Seedpods chewed for diarrhoea (Te Rangi Hiroa 1949).
Seedpods boiled required amount until water reddish. Used for dysentery (Collier 1959).
Infusion containing kohekohe bark, manakura bark Melicytus micranthus, puawānanga vine Clematis paniculata, korare stalk, kahikātoa leaves taken 3x daily before meals for female haemorrhage, bleeding piles, general blood disorders, kidney troubles and skin eruptions. (Anon; Department of Scientific and Industrial Research, Botany Division file 22/15 of 8/1/59, National Archives).
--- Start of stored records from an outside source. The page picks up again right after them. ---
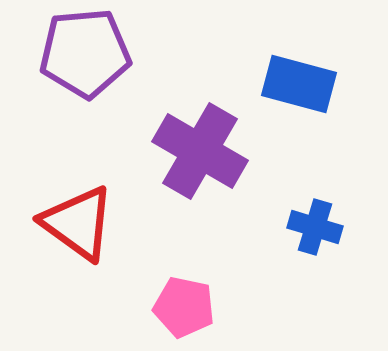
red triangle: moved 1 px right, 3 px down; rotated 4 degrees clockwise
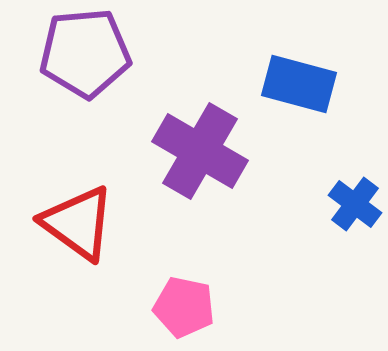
blue cross: moved 40 px right, 23 px up; rotated 20 degrees clockwise
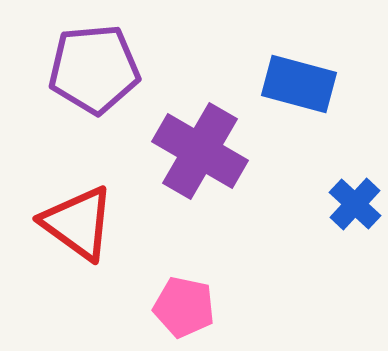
purple pentagon: moved 9 px right, 16 px down
blue cross: rotated 6 degrees clockwise
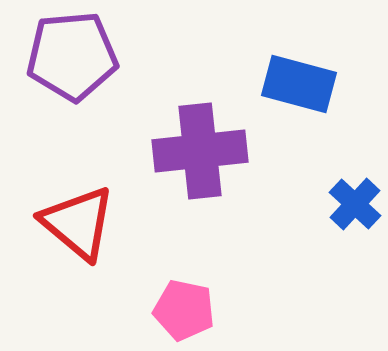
purple pentagon: moved 22 px left, 13 px up
purple cross: rotated 36 degrees counterclockwise
red triangle: rotated 4 degrees clockwise
pink pentagon: moved 3 px down
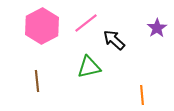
Mānuka leaves boiled and rubbed on itch or scab (titi). "The people now say such a cure would poison you" (Mrs Te Au to Beattie, MS 582/E/11, Hocken Library)
Chemistry
Essential oil and bark and flower compounds listed in Cambie 1976, 1988 with references.
Pia is composed of mannitol ( Cambie & Seelye 1959).
Mānuka contains leptospermone, an anthelmintic, and anti-bacterial triterpene acids have been isolated from the bark (Brooker, Cambie and Cooper 1981)
NZ parakeets observed chewing mānuka and kānuka leaves and using them in preening. Evidence suggests that birds are using the leaves to control both external and internal parasites (Greene 1989)
Traditions
"Taramanuka is to set a fire through mānuka and when the blackened sticks dry they are hard and jaggy and you cannot get through them. This, and the planting of prickly shrubs to tear mens feet and legs, are work of an evil nature" (Tikao, Rāpaki chief, to Beattie. MS 582/I/17, Hocken Archives, Dunedin).
Pastime
Sometimes used to make spears in games. Kite frames. (Best 1925).